- PROBLEM TO WORK ON: Working down the material below, reproduce exactly every line from the one containing "left eye: (238, 307)" to the last line, and only those.

- RECORDED DATA:
────────
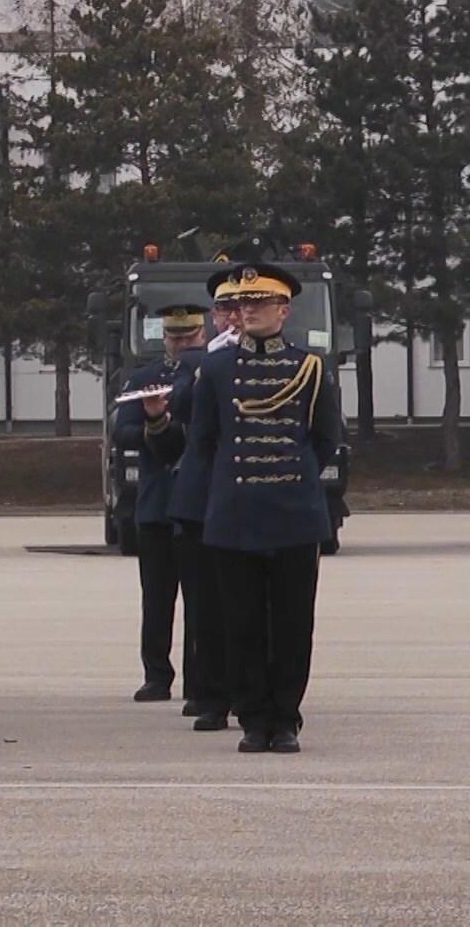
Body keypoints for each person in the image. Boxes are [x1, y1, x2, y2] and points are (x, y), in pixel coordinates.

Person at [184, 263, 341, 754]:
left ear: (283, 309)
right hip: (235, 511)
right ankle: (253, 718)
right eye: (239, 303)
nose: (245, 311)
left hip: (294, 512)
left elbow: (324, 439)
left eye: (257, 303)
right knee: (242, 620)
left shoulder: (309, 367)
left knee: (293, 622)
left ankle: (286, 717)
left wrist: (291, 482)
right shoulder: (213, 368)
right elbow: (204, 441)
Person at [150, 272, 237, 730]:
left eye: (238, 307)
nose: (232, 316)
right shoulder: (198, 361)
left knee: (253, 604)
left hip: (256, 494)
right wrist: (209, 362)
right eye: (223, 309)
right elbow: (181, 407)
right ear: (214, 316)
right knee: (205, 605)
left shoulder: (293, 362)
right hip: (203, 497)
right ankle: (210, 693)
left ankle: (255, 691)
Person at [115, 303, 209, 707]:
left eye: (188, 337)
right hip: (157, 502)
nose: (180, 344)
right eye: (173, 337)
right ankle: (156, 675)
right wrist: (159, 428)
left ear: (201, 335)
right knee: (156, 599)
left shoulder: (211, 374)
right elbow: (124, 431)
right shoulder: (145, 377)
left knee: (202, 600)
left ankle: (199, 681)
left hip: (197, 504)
────────
- EXERCISE OUTPUT:
left eye: (238, 307)
nose: (232, 316)
right shoulder: (198, 361)
left knee: (253, 604)
left hip: (256, 494)
right wrist: (209, 362)
right eye: (223, 309)
right elbow: (181, 407)
right ear: (214, 316)
right knee: (205, 605)
left shoulder: (293, 362)
right hip: (203, 497)
right ankle: (210, 693)
left ankle: (255, 691)
Person at [115, 303, 209, 707]:
left eye: (188, 337)
right hip: (157, 502)
nose: (180, 344)
right eye: (173, 337)
right ankle: (156, 675)
right wrist: (159, 428)
left ear: (201, 335)
right knee: (156, 599)
left shoulder: (211, 374)
right elbow: (124, 431)
right shoulder: (145, 377)
left knee: (202, 600)
left ankle: (199, 681)
left hip: (197, 504)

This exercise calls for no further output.